You've suggested that PIC style formats are old-fashioned and regular expressions are better. They are simply different. Yes, there is a thread of history back to COBOL. Nonetheless, PIC style formatting remains available in spreadsheet products, and it is a simple and expressive way of describing common patterns without having to be versed in regular expressions. Regex is more powerful, no question. But, despite my comfort with regex, I'm happy to use PIC style formatting.

2. FormCalc

I understand that you don't see the value of FormCalc. Thankfully nobody is forcing you to use FormCalc, and Adobe has provided JavaScript as a scripting langauge alternative.

FormCalc or JavaScript? I use both. FormCalc is incredibly expressive for a particular class of tasks. Very often one or two FormCalc expressions can replace many lines of JavaScript code for common tasks such as summing up a series of fields.

Spreadsheets have both formula languages, and scripting languages.  When I use a spreadsheet, do I immediately jump into VBScript to do calculations? No. I use formulas, and then I use a full-blown scripting language when I want to add more advanced automation to the spreadsheet.

LiveCycle forms follow the same approach, providing both a spreadsheet-like formula language, and a scripting language.

3. Java

What would you suggest as an alternative?
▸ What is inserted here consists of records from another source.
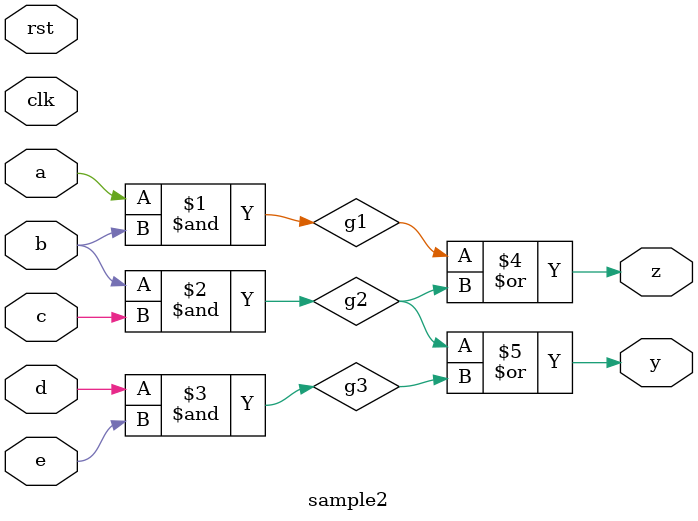
<source format=v>
module sample2(clk, rst,y,z,a,b,c,d,e);
input clk,rst;
output y;
output z;
input  a;
input  b;
input  c;
input  d;
input  e;

wire  a;
wire  b;
wire  c;
wire  d;
wire  e;
wire  y;
wire  z;
wire  g1;
wire  g2;
wire  g3;

assign g1 =  a & b ;
assign g2 =  b & c ;
assign g3 =  d & e ;
assign z =  g1  |  g2 ;
assign y =  g2  |  g3 ;

endmodule

</source>
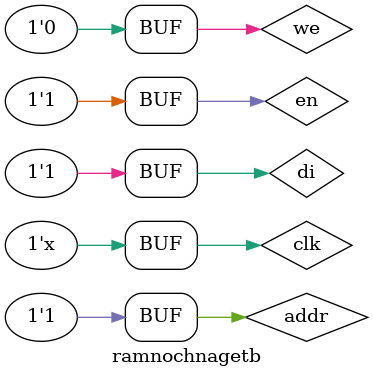
<source format=v>
module ramnochnagetb;
reg clk;
reg we;
reg en;
reg addr;
reg di;
wire do;
raminfr uut(clk,en,we,addr,di,do);
initial
begin
$dumpfile("ram.vcd");
$dumpvars(0,ramnochnagetb);
end
initial
begin
 clk=0;
#5 en=1'b1;
#5 we = 1'b0;
#5 addr= 5'b11111;
# 5 di = 4'b1111;
end
always #5 clk=~clk;
endmodule

</source>
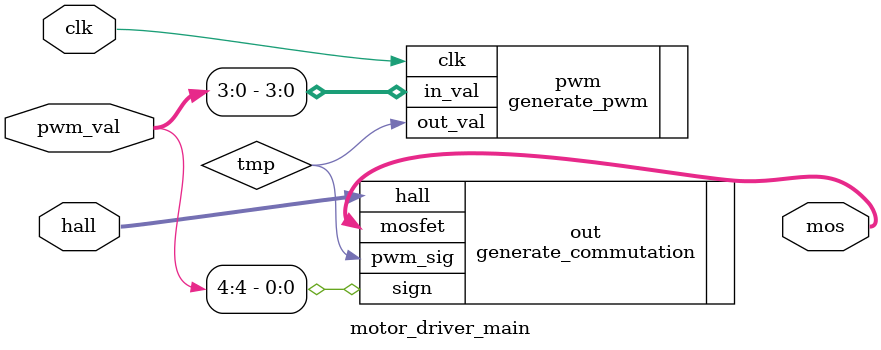
<source format=v>
`timescale 1ns / 1ps
module motor_driver_main(
	input [2:0]hall,
	input clk,
	input [4:0]pwm_val,
	output [5:0]mos
    );
wire tmp;
generate_pwm pwm(.in_val(pwm_val[3:0]),.clk(clk),.out_val(tmp));
generate_commutation out(.hall(hall),.sign(pwm_val[4]),.pwm_sig(tmp),.mosfet(mos));
endmodule

</source>
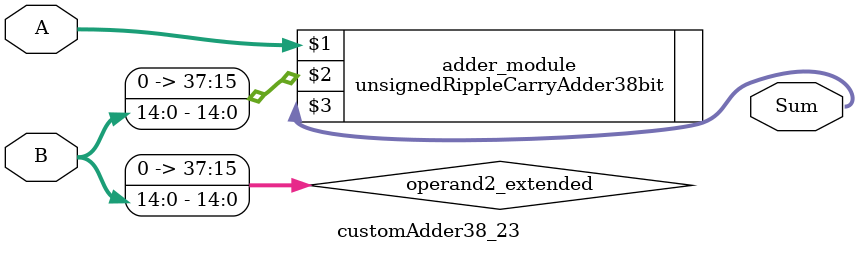
<source format=v>
module customAdder38_23(
                        input [37 : 0] A,
                        input [14 : 0] B,
                        
                        output [38 : 0] Sum
                );

        wire [37 : 0] operand2_extended;
        
        assign operand2_extended =  {23'b0, B};
        
        unsignedRippleCarryAdder38bit adder_module(
            A,
            operand2_extended,
            Sum
        );
        
        endmodule
        
</source>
There is an entire industry built around Java, because it is mature, cross-platform, and simply does the job better than an un-managed language would.

Some LiveCycle products are Java-based, some are not. LiveCycle Designer is not a Java application, but the Eclipse-based Workbench is. By and large the LiveCycle server products are Java-based because it makes sense from a robustness, cross-platform, and integration point of view. 

In addition to Java, I enjoy working with dynamic languages like Python and Ruby, but their potential advantages over Java isn't performance focused.

4. Markup

I'm betting the super high majority of Designer users never touch the markup, but I do semi-regularly.

For integrators that want to consume or produce the markup, it is documented in several open specifications that include examples.

File formats, and markup langauges, reflect the complexity of what they're trying to achieve, much like the LiveCycle Designer product itself.

I hope that your experience with LiveCycle Designer improves.